Pull out every line below containing the word "land".

-- Task inputs follows --

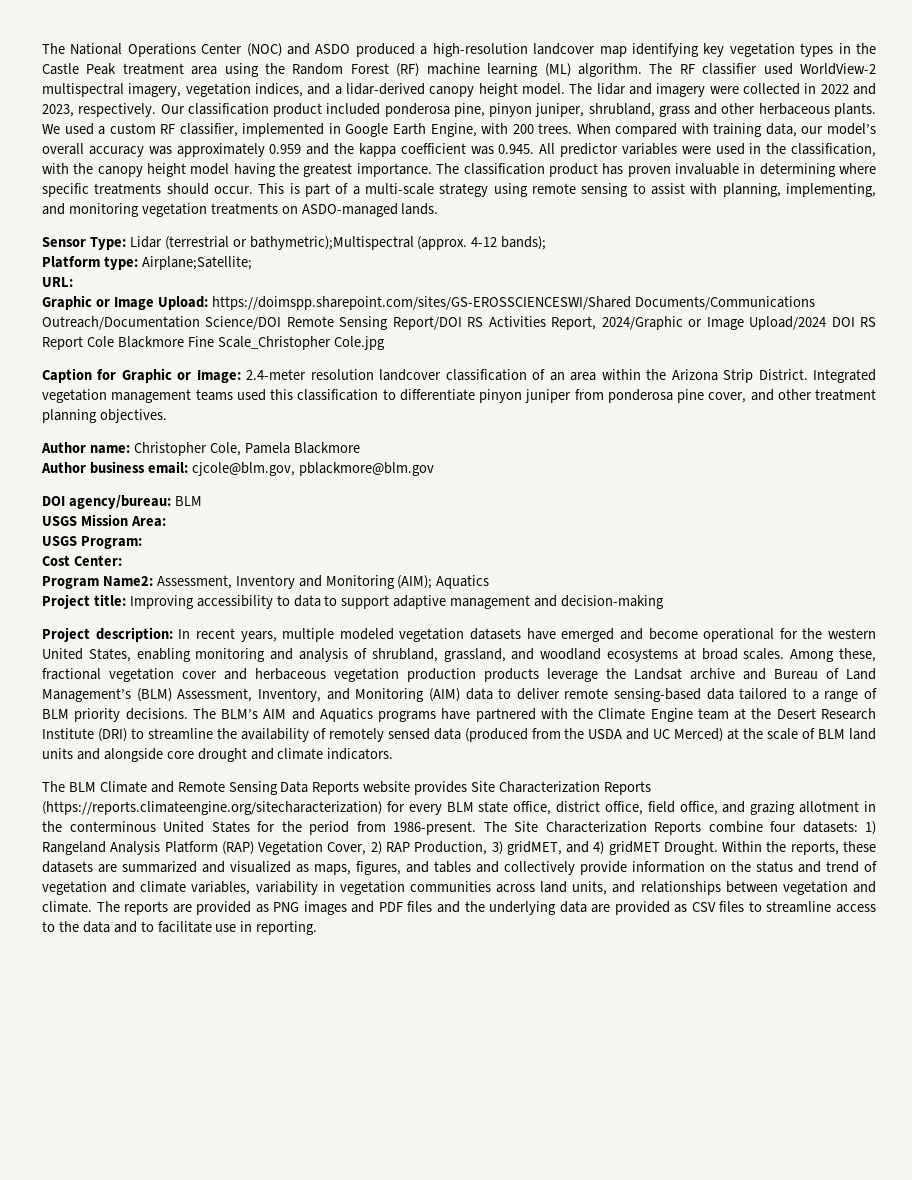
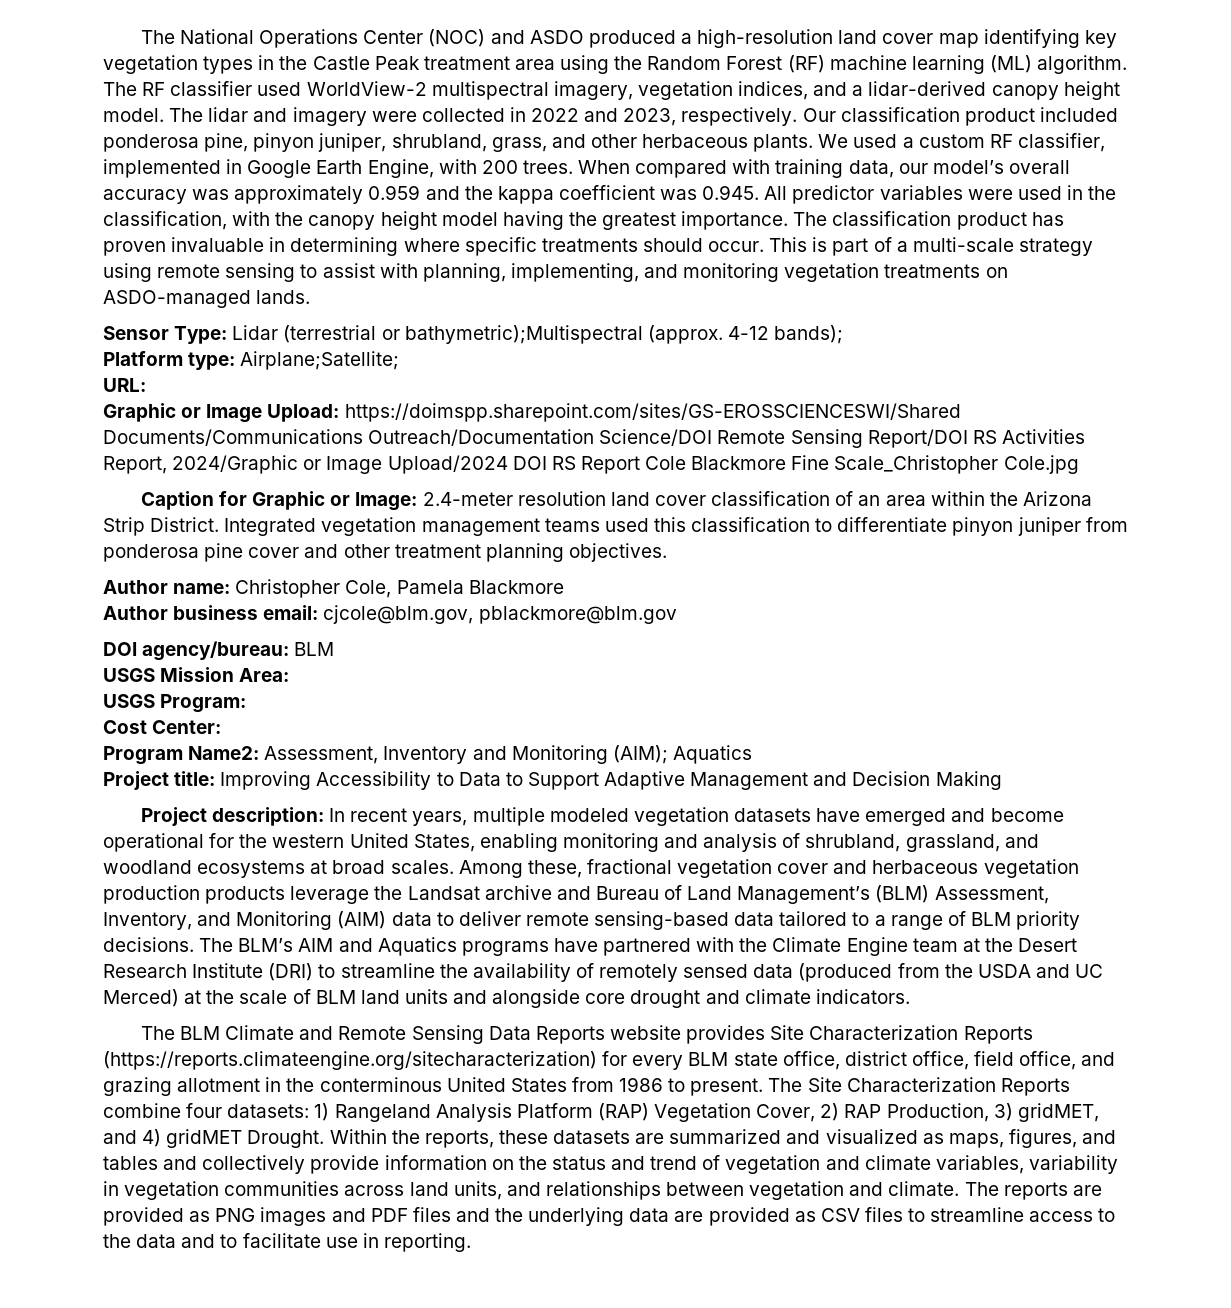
[533,43,596,55] landcover -> [838,30,934,44] land cover
[658,106,690,117] grass -> [491,137,547,152] grass,
[379,369,442,381] landcover -> [610,492,706,506] land cover
[708,392,747,403] cover, -> [248,547,300,558] cover
[196,595,665,609] accessibility to data to support adaptive management and decision-making -> [316,771,1002,790] Accessibility to Data to Support Adaptive Management and Decision Making
[257,821,476,835] for the period from 1986-present. -> [571,1077,764,1096] from 1986 to present.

-- Task inputs concluded --

**Exercise result**
[533,43,596,55] landcover -> [838,30,934,44] land cover
[379,369,442,381] landcover -> [610,492,706,506] land cover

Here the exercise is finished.